Passage shown |

◆ ◆ ◆

Image-based ICP Algorithm for Visual Odometry Using a RGB-D Sensor in a Dynamic Environment Deok-Hwa Kim and Jong-Hwan Kim Department of Robotics Program, KAIST 335 Gwahangno, Yuseong-gu, Daejeon 305-701, Republic of Korea
[email protected],
[email protected] Abstract. This paper proposes a novel approach to calculate visual odometry using Microsoft Kinect incorporating depth information into RGB color information to generate 3D feature points based on speed up robust features (SURF) descriptor. In particular, the generated 3D feature points are used for calculating the iterative closest point (ICP) algorithm between successive images from the sensor. The ICP algorithm works based on image information of features differently from previous approaches. This paper suggests one of the modified versions for a state-of-the-art implementation of the ICP algorithm. Such an approach makes accurate calculation of the rigid body transformation matrix for visual odometry in a dynamic environment. From this calculation step, dynamically moving features can be separated into outliers. Then, the outliers are filtered with random sample consensus (RANSAC) algorithm for accurate calculation of the rigid body transformation matrix. The experiments demonstrate that visual odometry is successfully obtained using the proposed algorithm in a dynamic environment. Keywords: Visual Odometry, RGB-D Sensor, Iterative Closest Point Algorithm, Dynamic Environments, SLAM
1
Introduction
Mobile robots containing wheels use their encoder values for odometry information. However, aerial vehicles or humanoid robots cannot directly use their encoder values for odometry information. Because of this constraint, visual odometry has become more important than another sensor values in their fields. Actually, the robotics and computer vision communities have developed many techniques and algorithm for 3D mapping and visual odometry using range scanner [5, 6], stereo cameras [3], monocular cameras [4, 7] and RGB-D sensors [1, 2, 10]. Most visual odometry systems require the spatial alignment of successive camera frames. To deal with the alignment problem, the ICP algorithm [11] has been used. This algorithm is to minimize the difference between the two sets of the points. It is often employed to reconstruct 2D or 3D surfaces from different scans. If there are some unreliable points in a set of features, the systems using those points will be unstable. To solve this problem, RANSAC algorithm, which is very
simple and useful algorithm, has been used widely [12]. There have been many researches on visual odometry using a RGB-D sensor based on the ICP and RANSAC algorithms. However, dynamic environments have not been considered in those researches. Considering dynamic environment applications, this paper proposes a novel approach to calculate visual odometry with the modified ICP algorithm based on image information.
2
Visual Odometry System Using a RGB-D Sensor
Many researchers proposed visual odometry systems using a RGB-D sensor. Those visual odometry systems follow similar algorithm [1, 10]. This chapter introduces the algorithm for getting the visual odometry information. Visual odometry information can be obtained by five procedures. First of all, it needs to get feature points. Visual odometry system works based on rotation-invariant feature points. For the feature detection, SURF algorithm [8] is employed. SURF algorithm have many parallel processing computation, so it can be applied to graphic processing unit (GPU) processing for boosting speed. From the SURF algorithm, the feature information, which contains feature position, feature scale, etc, can be obtained. After getting features, feature matching algorithm is computed between prior frame and current frame. The next step to get odometry information is 3D reconstruction using the camera intrinsic parameters (focal lengths, principal points) and the depth information. It can be done from the proportional equation between the focal length and the depth information, easily. After the step, the inliers detection has to be computed by reprojection using the homography between the prior image plane and the current image plane. The homography is found by RANSAC algorithm. From this step, matched features can be refined.

◆ ◆ ◆

Records shown |
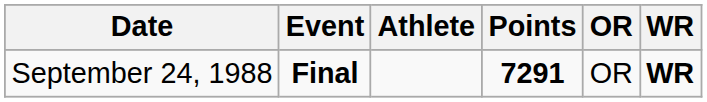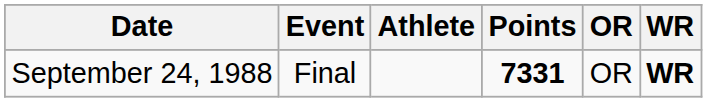September 24, 1988 | Event: bold -> normal
September 24, 1988 | Points: 7291 -> 7331
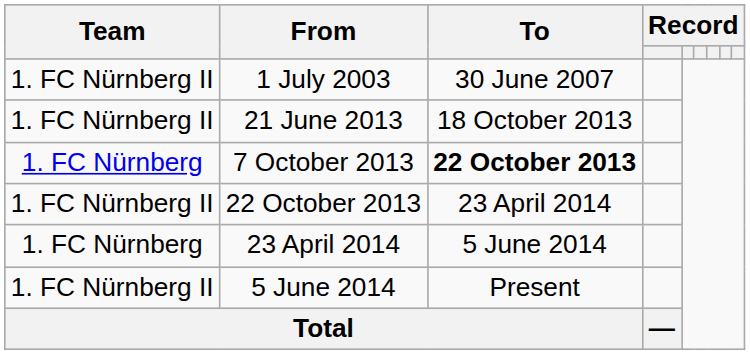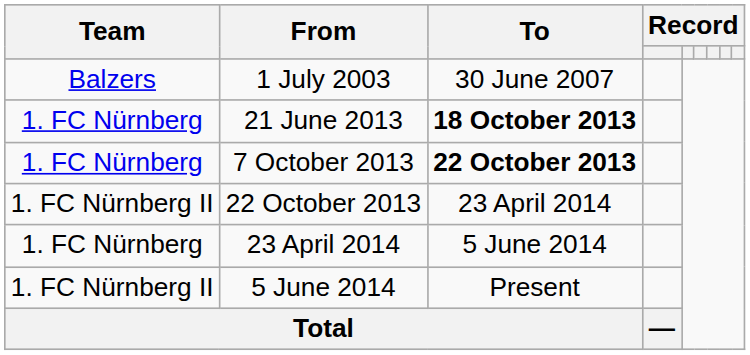1 July 2003 | Team: 1. FC Nürnberg II -> Balzers
21 June 2013 | Team: 1. FC Nürnberg II -> 1. FC Nürnberg
21 June 2013 | To: normal -> bold
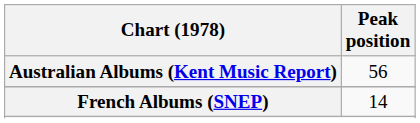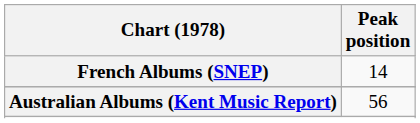rows swapped: Australian Albums (Kent Music Report) <-> French Albums (SNEP)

◆ ◆ ◆

What is needed |
From the visual odometry paper, list every sensor type that the robotics and computer vision communities are said to have used for 3D mapping and visual odometry.

Answer to the problem |
- Range scanner
- Stereo cameras
- Monocular cameras
- RGB-D sensors